Fonda, scenografo dell’ultimo Martone

Il triestino è reduce dall’imponente set del film “Capri-Batterie”, che chiude la trilogia sui ribelli

È reduce dal set del nuovo film di Mario Martone, titolo enigmatico “Capri-Batterie”, finito di girare appena qualche settimana fa. Set dalle grandi atmosfere: riprese nel Cilento, in luoghi selvaggi dal fascino quasi primordiale, scene di massa da 300 comparse in costume impegnate tra antichi velieri e cittadelle medievali abbandonate. Francesco Fonda è lo scenografo arredatore triestino del film che chiude la trilogia sui ribelli del regista napoletano, dopo gli impeti risorgimentali dei protagonisti di “Noi credevamo” e il Leopardi di “Il giovane favoloso”. Un lavoro di certosina e raffinata perizia quello di Fonda, considerato anche il peso autoriale di Martone, e che abbiamo da poco ritrovato anche sul piccolo schermo in quel “Romanzo famigliare” di Francesca Archibugi: il triestino è tornato così a collaborare nella squadra di Laura Casalini dopo un'altra significativa esperienza, quella per “The Young Pope” di Paolo Sorrentino.

«Ho fatto set per tanti anni – racconta - ma continuo a preferire la preparazione: è quel momento che anticipa le riprese e dove avviene l'allestimento degli ambienti. Tra le due situazioni i tempi di lavorazione sono ovviamente diversi e la seconda, che comunque richiede coordinamento con gli altri comparti, ti permette maggiormente d'immergerti e vivere le scene con il tuo ritmo, come accaduto ad esempio per Sorrentino. In entrambi i casi, comunque, il dialogo con il regista risulta fondamentale, per capire cosa desideri esattamente da una scena. S'instaura un rapporto di fiducia e in alcuni casi, mi è successo ad esempio con Michele Placido per “Romanzo Criminale”, se si riesce a entrare in comunicazione profonda è possibile addirittura interpretare i desideri dell'autore anzitempo, anticipandolo».

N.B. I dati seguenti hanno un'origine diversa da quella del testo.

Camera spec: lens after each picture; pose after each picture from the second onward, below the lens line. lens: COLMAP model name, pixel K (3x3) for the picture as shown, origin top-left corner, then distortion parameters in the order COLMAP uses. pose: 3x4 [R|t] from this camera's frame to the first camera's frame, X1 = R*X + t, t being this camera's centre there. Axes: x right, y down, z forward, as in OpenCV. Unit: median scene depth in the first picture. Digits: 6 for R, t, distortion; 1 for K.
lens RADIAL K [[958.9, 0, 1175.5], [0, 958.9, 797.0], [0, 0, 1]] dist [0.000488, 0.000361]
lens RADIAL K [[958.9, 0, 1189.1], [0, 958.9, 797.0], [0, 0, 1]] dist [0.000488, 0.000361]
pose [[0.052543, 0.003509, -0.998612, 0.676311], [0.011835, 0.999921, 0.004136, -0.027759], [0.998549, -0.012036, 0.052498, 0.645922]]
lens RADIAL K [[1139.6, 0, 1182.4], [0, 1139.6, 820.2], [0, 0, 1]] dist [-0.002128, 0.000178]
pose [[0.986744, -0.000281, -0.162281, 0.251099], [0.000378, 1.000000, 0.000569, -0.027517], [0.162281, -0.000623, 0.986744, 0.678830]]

«Cosa ricordo di “Romanzo Criminale”? È stata una lavorazione lunghissima, come fare il militare – continua ridendo -. Ma non tanto per Placido, quanto per il direttore della fotografia Luca Bigazzi, che ci mette sempre un'attenzione particolare. Nel cinema, al di là della grammatica che resta sempre la stessa, ci sono diverse scuole di pensiero e diversi modi di fare il proprio lavoro. Bigazzi in questo caso è rigorosissimo, ha un'attitudine quasi “calvinista”».

Fonda ha avuto la fortuna di muovere i primi passi nientemeno che con il premio Oscar - per “L'ultimo imperatore” di Bertolucci - Bruno Cesari, anche se il battesimo di set vero e proprio è stato con “La forza del passato”, girato interamente a Trieste, dov'è stato assistente di Paola Comencini, «grande signora del cinema».

Ma in cosa consiste esattamente questo lavoro? «Mi occupo di location, innanzitutto: devo anticipare il location manager andando a cercare materialmente i luoghi dove si girerà, compiendo i sopralluoghi. Poi di scenografia e di quello che si definisce “fabbisogno scena”, ciò che viene citato nella scena da girare: l'arredamento, il mobilio, le suppellettili, ognuno con i propri dettagli. Per “Capri-Batterie” siamo stati costretti a trasportare l'equipaggiamento tecnico e scenografico come muli in posti incredibilmente impervi. Dal salire una montagna scoscesa al raggiungere una grotta con una piccola barca, è stata un'avventura: fatica ripagata, perché si tratta di film importante, che racconta un'utopia, un percorso dal buio alla luce».

Un gran senso estetico, comunque, non basta. «Gran parte del mio lavoro - spiega - è dedicata allo studio: la storia dell'arte innanzitutto, ma poi visiono anche vecchi giornali, immagini d'epoca. Dopo che hai il copione in mano e devi fare lo spoglio, ovvero sezionare ogni scena facendo la divisione degli ambienti, documentazione e ricerca sono fondamentali: più approfondisci, più sei in grado di affrontare lavori importanti con una visione ampia e maggiori idee da giocarti. È estremamente stimolante anche il lavoro di gruppo: ti senti supportato, fai parte di una squadra dove tutti contano: attrezzisti, costruttori, tappezzieri, pittori, manovali. Trovo fondamentale il rapporto umano di condivisione che si viene a creare sul set».

«Quando si raggiunge la perfetta alchimia tra le forze – conclude - il risultato è così intenso da non crederci: vedendo finalmente sullo schermo “Romanzo Criminale”, ad esempio, sono stato trascinato così profondamente dentro la narrazione, piuttosto che basarmi sui miei ricordi, che ho visto il film come se non vi avessi mai lavorato».